=== 表示された文章 ===

たとえ昼の仕事でもっとお金をもらえても、バーの開業資金が貯まるまではホストを続けたいとAさんは話す。

「長いスパンでキャリアを考えているんです。目先のお金よりも経験を買いたいと思ってホストをしています」

低賃金で働くインターン大学生と同じような理論だが、彼にとってホストで働くということは給料以上の価値があるようだ。

■コロナ禍で窮地に追い込まれたホスト

筆者がAさんを取材したのは昨年2月のことである。その後、4月に発出された緊急事態宣言でホストクラブはどうなったのか。ほとんどの店舗は2週間ほどの休業状態を余儀なくされた。その後の5月には、17~22時に営業時間を変更する店、SNSでの宣伝は一切行わず、初回の客を禁止して売り上げを上げる店など、さまざまな対策がみられた。

=== 保存データ ===

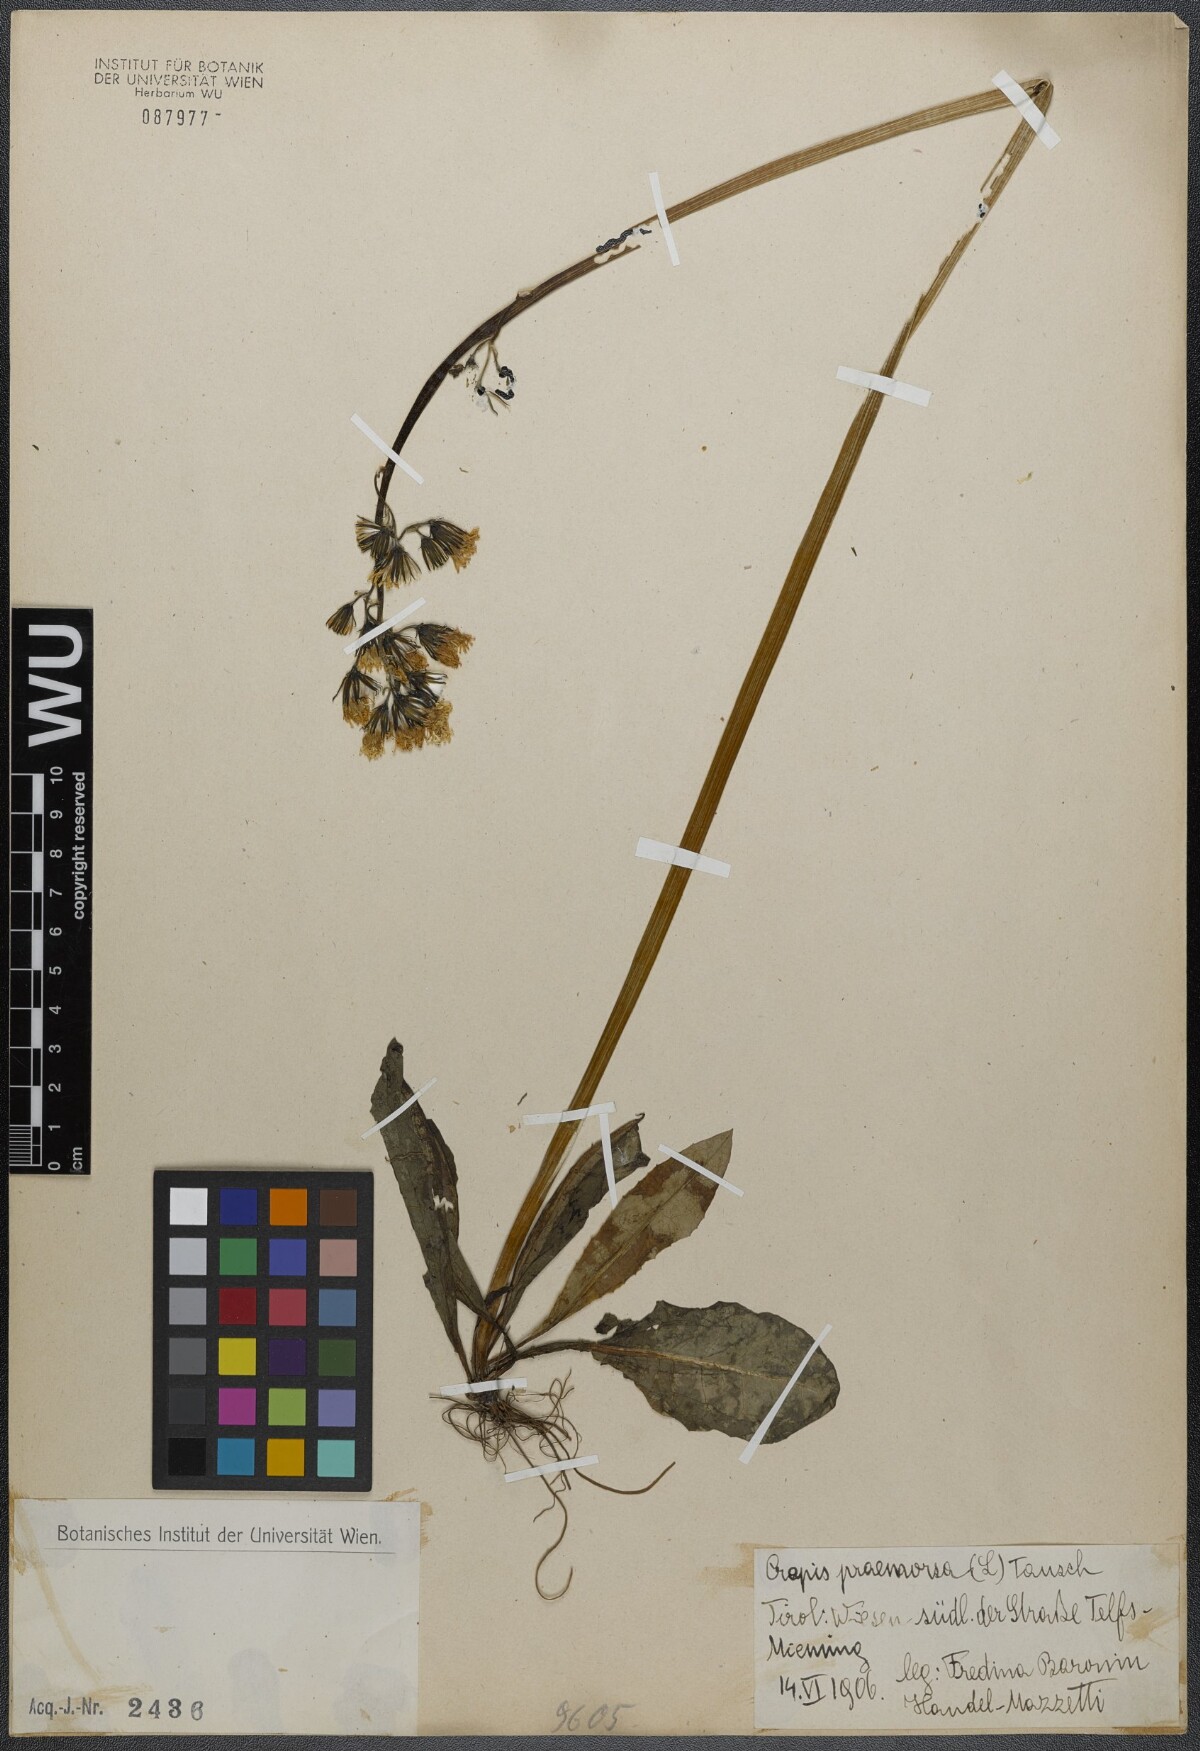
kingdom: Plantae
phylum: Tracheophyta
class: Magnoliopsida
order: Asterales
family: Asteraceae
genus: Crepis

===
=== 保存データ ===

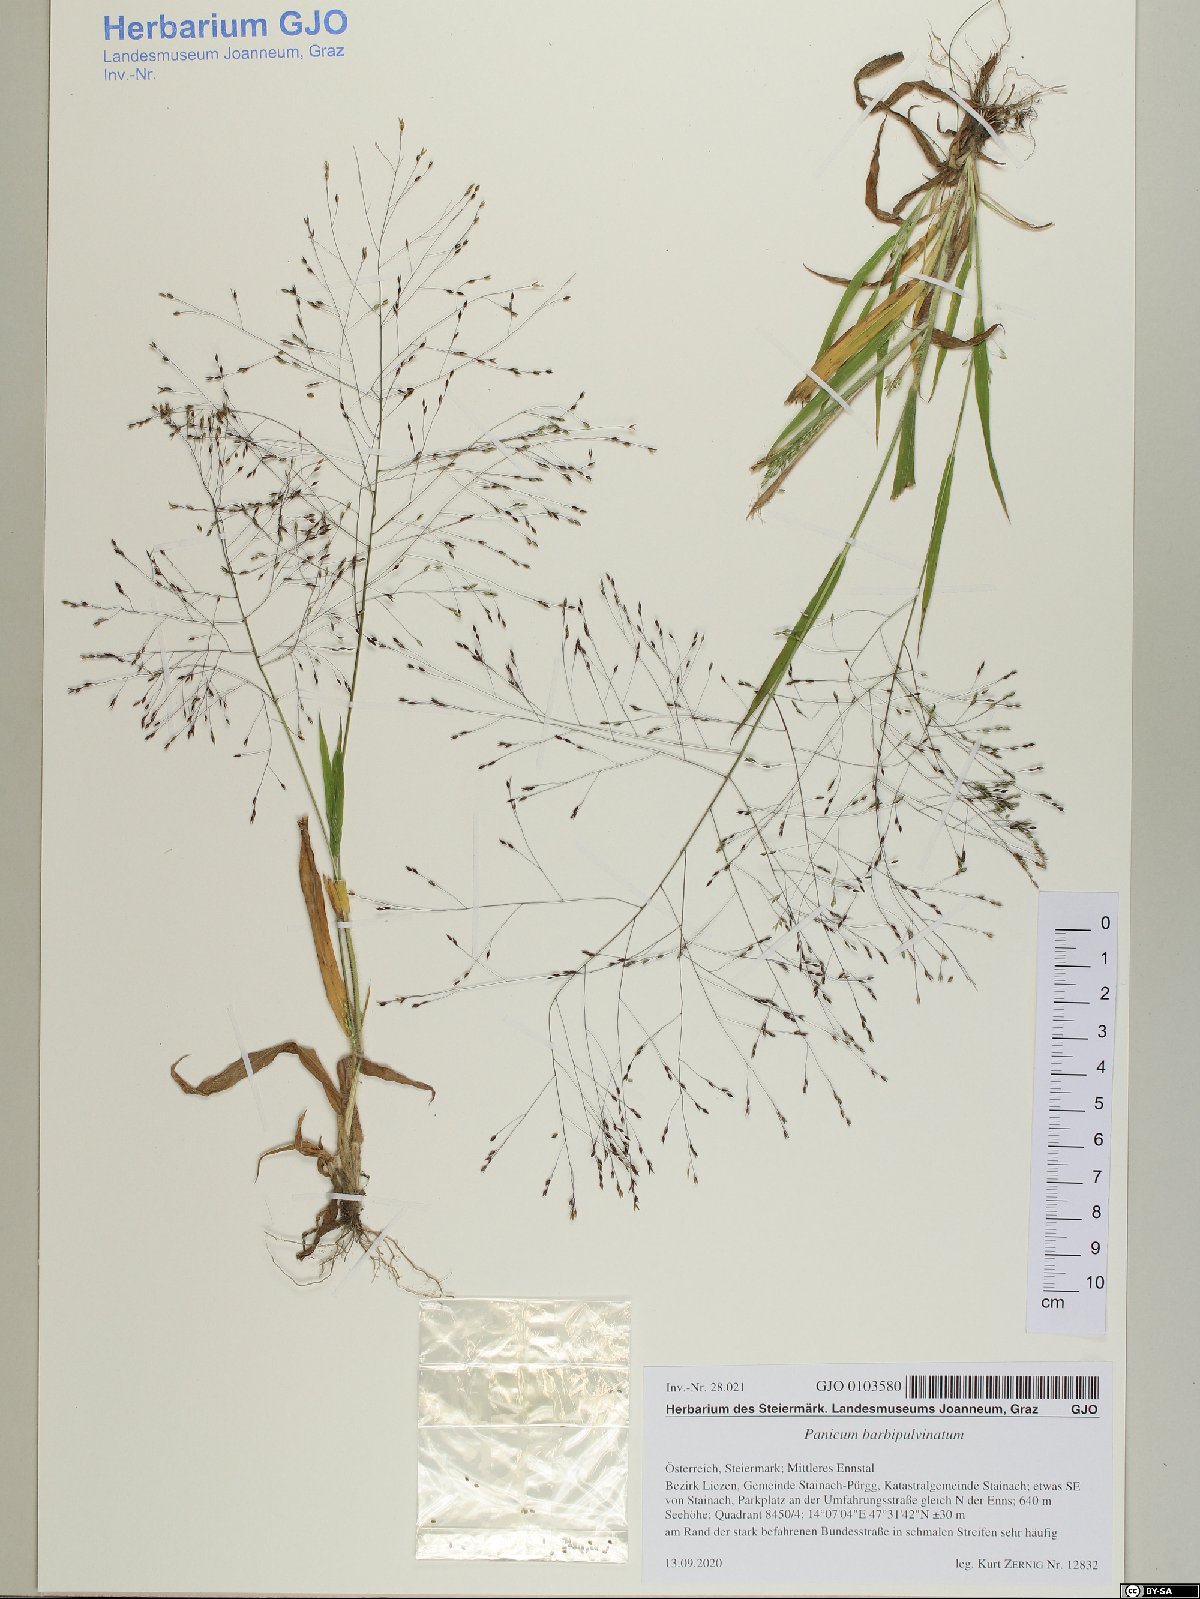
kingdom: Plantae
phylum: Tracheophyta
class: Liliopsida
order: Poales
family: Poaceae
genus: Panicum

===

• 取り組む作業
1) ホストクラブの記事について、次の問いに答えよ。
(a) バーの開業資金が貯まるまで、Aさんは何を続けたいと話しているか。
(b) 筆者がAさんを取材したのはいつか。
(c) 緊急事態宣言のあと、ほとんどの店舗はどれくらいの期間休業したか。
2) ホストクラブの記事のうち、「筆者がAさんを取材したのは昨」で始まり「上げる店など、さまざまな対策がみられた。」で終わる部分を、「ホストクラブ」を「ホスト店」に置き換えて書いてください。

• 各作業の解答
1)
(a) ホスト
(b) 昨年2月
(c) 2週間ほど

2)
筆者がAさんを取材したのは昨年2月のことである。その後、4月に発出された緊急事態宣言でホスト店はどうなったのか。ほとんどの店舗は2週間ほどの休業状態を余儀なくされた。その後の5月には、17~22時に営業時間を変更する店、SNSでの宣伝は一切行わず、初回の客を禁止して売り上げを上げる店など、さまざまな対策がみられた。